NRT should correctly stand for Neural Response Telemetry. Basically it uses the possibility to use the electrodes to stimulate electrically the nerve and to measure at the same time its response to the stimulus.
As far as I know it is exactly the test they usually do after implantation (when still in the surgery room also).
There is a kind of correlation between the profile got from NRT and the T and C levels of the map. It is especially useful for small kids, whose active collaboration is usually not so much expected and not so reliable.
Anyway it remains an objective measure, avoinding any bias due to personal reactions to the stimulus. The difficult part of using NRT for mapping seems to be the function that correlate the profile you can get from it and the actual T and C levels. There is a personal variability thatmakes things difficult.
There are several studies on that subject, here below two examples from PubMed data bank:
Ear Hear. 2005 Aug;26(4 Suppl):38S-44S.
A different approach to using neural response telemetry for automated cochlear implant processor programming.
McKay CM, Fewster L, Dawson P.
ABSTRACT:
OBJECTIVE: This study explores the theoretical relation between the psychophysically measured current levels required for sound processor fitting in cochlear implants and the objectively measured compound action potential threshold (as measured by Neural Response Telemetry, NRT). The objective was to gain understanding of the variability across implantees in this relation and determine possible ways (using objective measures) of improving the predictability of NRT thresholds for behavioral levels needed for mapping. DESIGN: A model of how rate of stimulation affects loudness is presented. The model can be used to understand differences among implantees in the way that rate affects loudness and hence explain the disappointing correlation between NRT and psychophysical measures. Suggestions are made, based on the model, for additional information that may improve the usefulness of NRT measurements. One such option (measuring the effect of interphase gap on NRT amplitude) was experimentally explored in eight subjects (26 electrodes). It was hypothesized that the current change required to maintain equal NRT amplitude when interphase gap was changed from 8 to 45 musec would be correlated with the offset between behavioral and NRT thresholds. RESULTS: The above hypothesis was not supported by the data, and several possible reasons for this outcome are discussed. CONCLUSIONS: The loudness model provides useful insights into why NRT thresholds are not good predictors of the behavioral levels needed for mapping and how NRT might be made more useful by additional objective information. These insights should be investigated in further experimental studies.
Zhonghua Er Bi Yan Hou Ke Za Zhi. 2002 Dec;37(6):435-9.Links
Comparison of neural response telemetry thresholds with behavioral T/C levels
[Article in Chinese, english translated abstract]

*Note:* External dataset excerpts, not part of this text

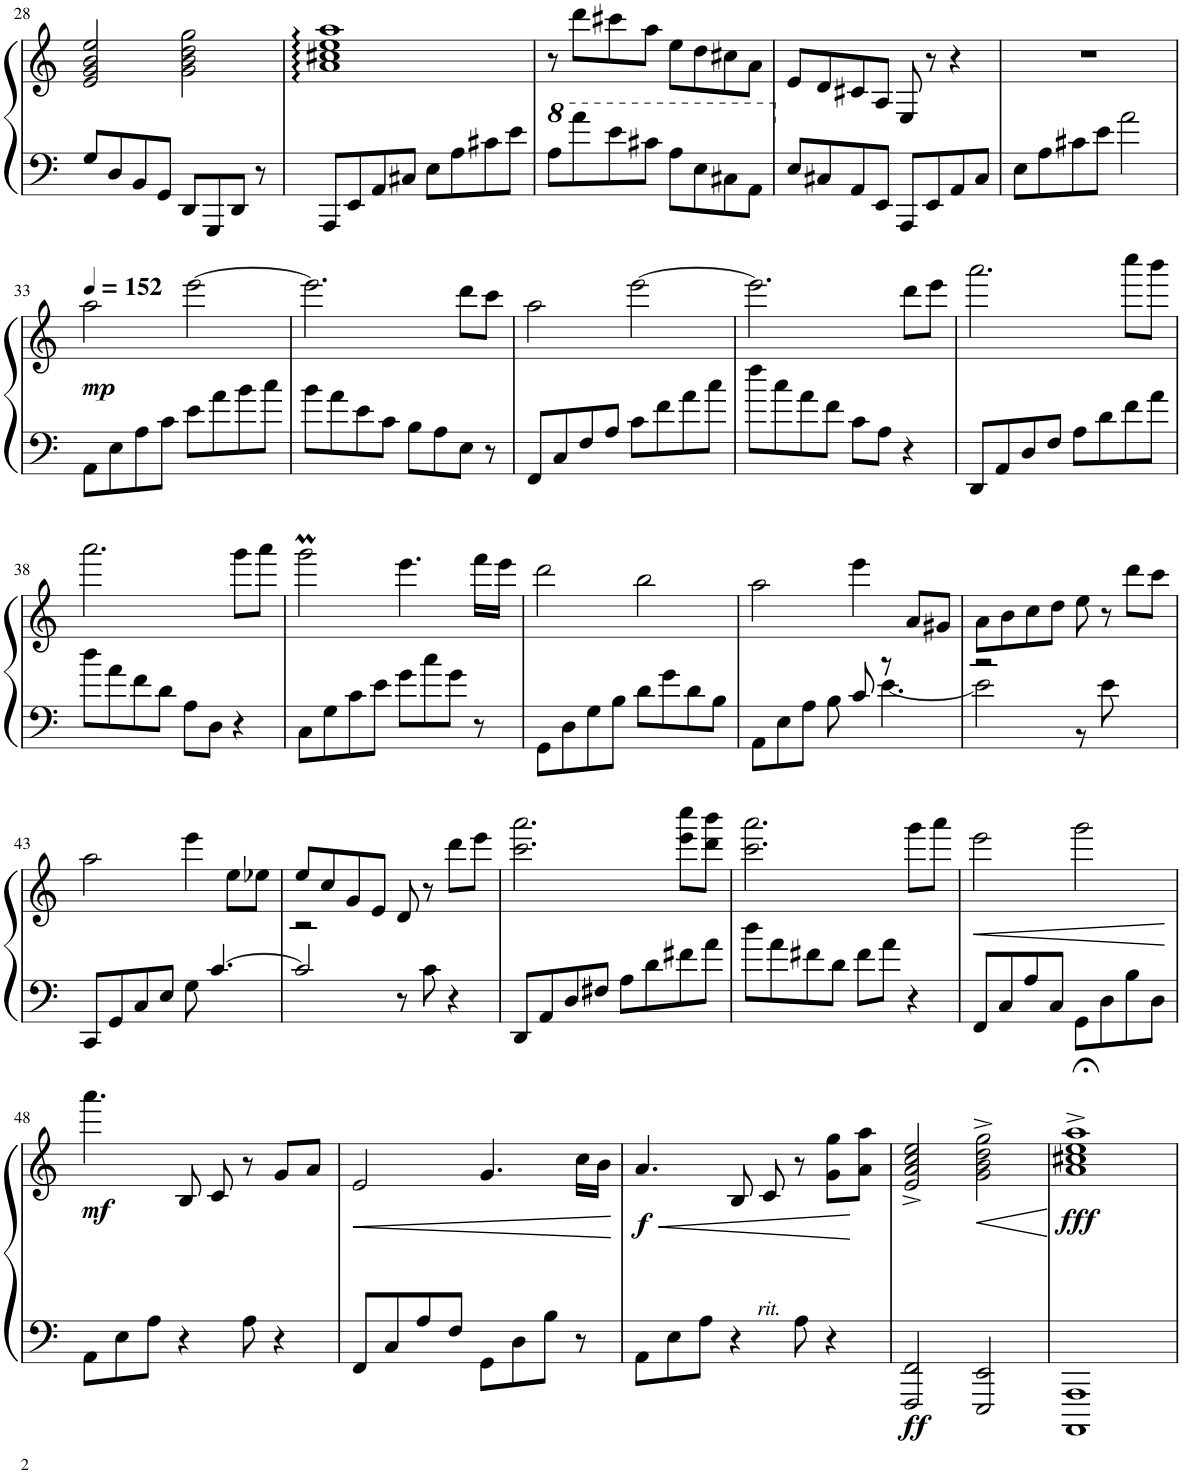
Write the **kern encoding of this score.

**kern	**kern	**dynam
*part1	*part1	*part1
*staff2	*staff1	*staff1/2
*I"Piano	*	*
*I'Pno.	*	*
!!LO:PB:g=z
*clefF4	*clefG2	*
*k[]	*k[]	*
*M4/4	*M4/4	*
=28	=28	=28
8G/L	2e/ 2g/ 2b/ 2ee/	.
8D/	.	.
8BB/	.	.
8GG/J	.	.
8DD/L	2g\ 2b\ 2dd\ 2gg\	.
8GGG/	.	.
8DD/J	.	.
8r	.	.
=29	=29	=29
8AAA/L	1a 1cc#X 1ee 1aa	.
8EE/	.	.
8AA/	.	.
8C#X/J	.	.
8E\L	.	.
8A\	.	.
8c#X\	.	.
8e\J	.	.
=30	=30	=30
*8va	*	*
8a\L	8r	.
8aa\	8ddd\L	.
8ee\	8ccc#X\	.
8cc#X\J	8aa\J	.
8a\L	8ee\L	.
8e\	8dd\	.
8c#X\	8cc#X\	.
8A\J	8a\J	.
=31	=31	=31
*X8va	*	*
8E/L	8e/L	.
8C#X/	8d/	.
8AA/	8c#X/	.
8EE/J	8A/J	.
8AAA/L	8E/	.
8EE/	8r	.
8AA/	4r	.
8C#/J	.	.
=32	=32	=32
8E\L	1r	.
8A\	.	.
8c#X\	.	.
8e\J	.	.
2a\	.	.
!!LO:LB:g=z
=33	=33	=33
*	*MM152	*
!	!	!LO:DY:b
8AA\L	2aa\	mp
8E\	.	.
8A\	.	.
8c\J	.	.
8e\L	[2eee\	.
8a\	.	.
8b\	.	.
8cc\J	.	.
=34	=34	=34
8b\L	2.eee\]	.
8a\	.	.
8e\	.	.
8c\J	.	.
8B\L	.	.
8A\	.	.
8E\J	8ddd\L	.
8r	8ccc\J	.
=35	=35	=35
8FF/L	2aa\	.
8C/	.	.
8F/	.	.
8A/J	.	.
8c\L	[2eee\	.
8f\	.	.
8a\	.	.
8cc\J	.	.
=36	=36	=36
8ff\L	2.eee\]	.
8cc\	.	.
8a\	.	.
8f\J	.	.
8c\L	.	.
8A\J	.	.
4r	8ddd\L	.
.	8eee\J	.
=37	=37	=37
8DD/L	2.aaa\	.
8AA/	.	.
8D/	.	.
8F/J	.	.
8A\L	.	.
8d\	.	.
8f\	8cccc\L	.
8a\J	8bbb\J	.
!!LO:LB:g=z
=38	=38	=38
8dd\L	2.aaa\	.
8a\	.	.
8f\	.	.
8d\J	.	.
8A\L	.	.
8D\J	.	.
4r	8ggg\L	.
.	8aaa\J	.
=39	=39	=39
8C\L	2gggM\	.
8G\	.	.
8c\	.	.
8e\J	.	.
8g\L	4.eee\	.
8cc\	.	.
8g\J	.	.
8r	16fff\LL	.
.	16eee\JJ	.
=40	=40	=40
8GG\L	2ddd\	.
8D\	.	.
8G\	.	.
8B\J	.	.
8d\L	2bb\	.
8g\	.	.
8d\	.	.
8B\J	.	.
=41	=41	=41
*^	*	*
*	*^	*	*
*	*	*^	*	*
8AA\L	4.ryy	2ryy	2ryy	2aa\	.
8E\	.	.	.	.	.
8A\J	.	.	.	.	.
8ryy	8B\	.	.	.	.
8ryy	2ryy	8c/	8ryy	4eee\	.
8ryy	.	8r	[4.e\	.	.
8ryy	.	4ryy	.	8a/L	.
8ryy	.	.	.	8g#X/J	.
=42	=42	=42	=42	=42	=42
1ryy	2r	2ryy	2e\]	8a\L	.
.	.	.	.	8b\	.
.	.	.	.	8cc\	.
.	.	.	.	8dd\J	.
.	8r	2ryy	2ryy	8ee\	.
.	8e\	.	.	8r	.
.	4ryy	.	.	8ddd\L	.
.	.	.	.	8ccc\J	.
*	*	*v	*v	*	*
!!LO:LB:g=z
=43	=43	=43	=43	=43
8CC/L	2ryy	2ryy	2aa\	.
8GG/	.	.	.	.
8C/	.	.	.	.
8E/J	.	.	.	.
2ryy	8G\	8ryy	4eee\	.
.	8ryy	[4.c/	.	.
.	4ryy	.	8ee\L	.
.	.	.	8ee-X\J	.
=44	=44	=44	=44	=44
2r	2ryy	2c/]	8ee/L	.
.	.	.	8cc/	.
.	.	.	8g/	.
.	.	.	8e/J	.
8r	2ryy	2ryy	8d/	.
8c\	.	.	8r	.
4r	.	.	8ddd\L	.
.	.	.	8eee\J	.
*v	*v	*v	*	*
=45	=45	=45
8DD/L	2.ccc\ 2.aaa\	.
8AA/	.	.
8D/	.	.
8F#X/J	.	.
8A\L	.	.
8d\	.	.
8f#X\	8eee\ 8cccc\L	.
8a\J	8ddd\ 8bbb\J	.
=46	=46	=46
8dd\L	2.ccc\ 2.aaa\	.
8a\	.	.
8f#X\	.	.
8d\J	.	.
8f#\L	.	.
8a\J	.	.
4r	8ggg\L	.
.	8aaa\J	.
=47	=47	=47
!	!	!LO:HP:b
8FF/L	2eee\	<
8C/	.	.
8A/	.	.
8C/J	.	.
8GG\L	2ggg\	.
8D\	.	.
8B\	.	.
8D\J	.	.
.	.	[
!!LO:LB:g=z
=48	=48	=48
!	!	!LO:DY:b
8AA\L	4.aaa\	mf
8E\	.	.
8A\J	.	.
4r	8B/	.
.	8c/	.
8A\	8r	.
4r	8g/L	.
.	8a/J	.
=49	=49	=49
!	!	!LO:HP:b
8FF/L	2e/	<
8C/	.	.
8A/	.	.
8F/J	.	.
8GG\L	4.g/	.
8D\	.	.
8B\J	.	.
8r	16cc\LL	.
.	16b\JJ	.
.	.	[
=50	=50	=50
!	!	!LO:HP:b
!	!	!LO:DY:n=1:b
8AA\L	4.a/	< f
8E\	.	.
8A\J	.	.
4r	8B/	.
!	!LO:TX:b:i:t=rit.	!
.	8c/	.
8A\	8r	.
4r	8g\ 8gg\L	.
.	8a\ 8aa\J	.
.	.	[
=51	=51	=51
!	!	!LO:DY:b=2
2FFF/ 2FF/	2e/^ 2a/^ 2cc/^ 2ee/^	ff
!	!	!LO:HP:b
2EEE/ 2EE/	2g\^ 2b\^ 2dd\^ 2gg\^	<
.	.	[
=52	=52	=52
!	!	!LO:DY:b
1AAAA 1AAA	1a;<^ 1cc#X;<^ 1ee;<^ 1aa;<^	fff
=	=	=
*-	*-	*-
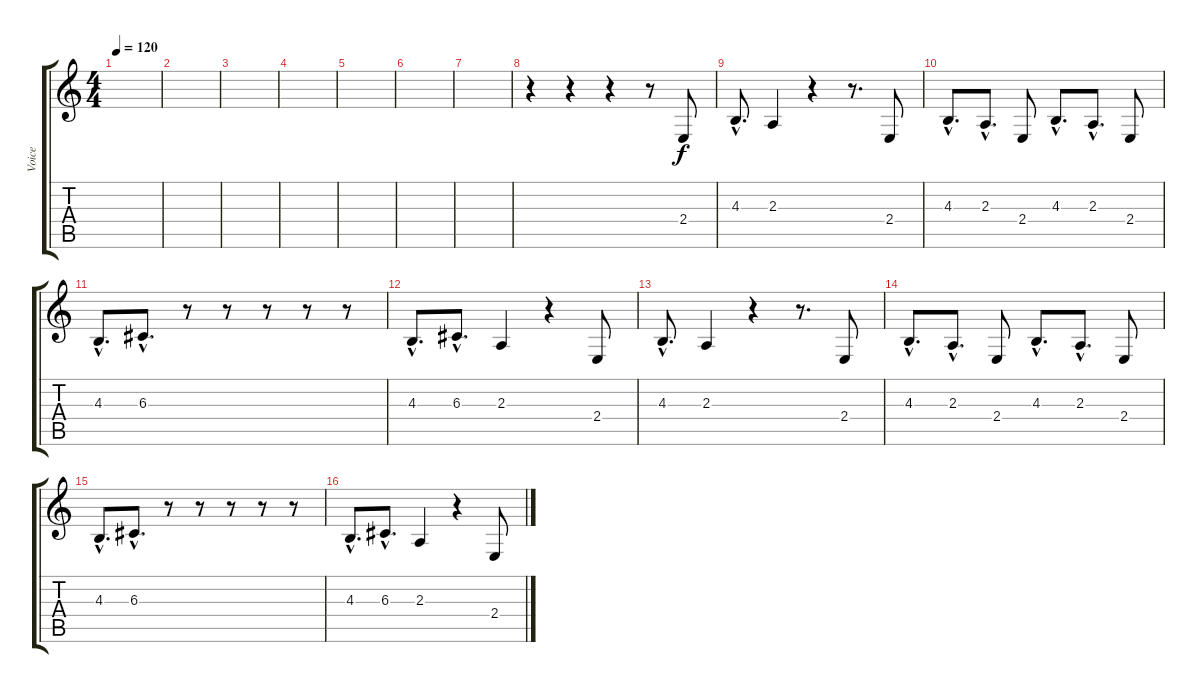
\track ("Voice" "Voice") {instrument lead8bassandlead}
\staff {score tabs}
\tuning (E4 B3 G3 D3 A2 E2) {hide}
\ts (4 4)
\tempo 120
\clef g2
\ks c
|
|
|
|
|
|
|
r.4 r.4 r.4 r.8 2.4.8 |
4.3{hac}.8{d} 2.3.4 r.4 r.8{d} 2.4.8 |
4.3{hac}.8{d} 2.3{hac}.8{d} 2.4.8 4.3{hac}.8{d} 2.3{hac}.8{d} 2.4.8 |
4.3{hac}.8{d} 6.3{hac}.8{d} r.8 r.8 r.8 r.8 r.8 |
4.3{hac}.8{d} 6.3{hac}.8{d} 2.3.4 r.4 2.4.8 |
4.3{hac}.8{d} 2.3.4 r.4 r.8{d} 2.4.8 |
4.3{hac}.8{d} 2.3{hac}.8{d} 2.4.8 4.3{hac}.8{d} 2.3{hac}.8{d} 2.4.8 |
4.3{hac}.8{d} 6.3{hac}.8{d} r.8 r.8 r.8 r.8 r.8 |
4.3{hac}.8{d} 6.3{hac}.8{d} 2.3.4 r.4 2.4.8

Chen X, Han D, Zhao X, Wang S, Kong Y, Liu S, Mo L, Liu B, Wu Y.
ABSTRACT:
OBJECTIVE: To provide an objective method to estimate T-levels and C-levels using neural response telemetry (NRT) thresholds for children, from whom we can not get accurate responses because they are very young or have other disabilities, by comparing NRT thresholds and T/C levels. METHODS: Seventy patients implanted with the nucleus CI24M multiple cochlear implant system participated in this study. 329 electrodes were tested. The software used in this study was NRT 2.04. Monopolar stimulation mode was used during NRT threshold measurement. No. 3, 5, 10, 15, 20 electrodes were tested for each patient. The T-levels and C-levels were obtained at the same visit. RESULTS: 92.7% of all the tested electrodes recorded NRT responses. There were variations in the amplitudes and thresholds of NRT responses across subjects and electrodes. NRT thresholds fell within the different points of the MAP dynamic range. The mean of NRT thresholds was shown to fall between the mean of T-levels and C-levels. The NRT thresholds and T/C levels reduced from basal to apical ends of the cochlear. CONCLUSIONS: Considerable variability across subjects was noted. So it is difficult to estimate T-levels and C-levels accurately by testing only NRT thresholds only. NRT technology provides a new objective method for estimating T-levels and C-levels for children who are unable to cooperate with audiologists during mapping after operation. The new NRT technology should be improved in the future.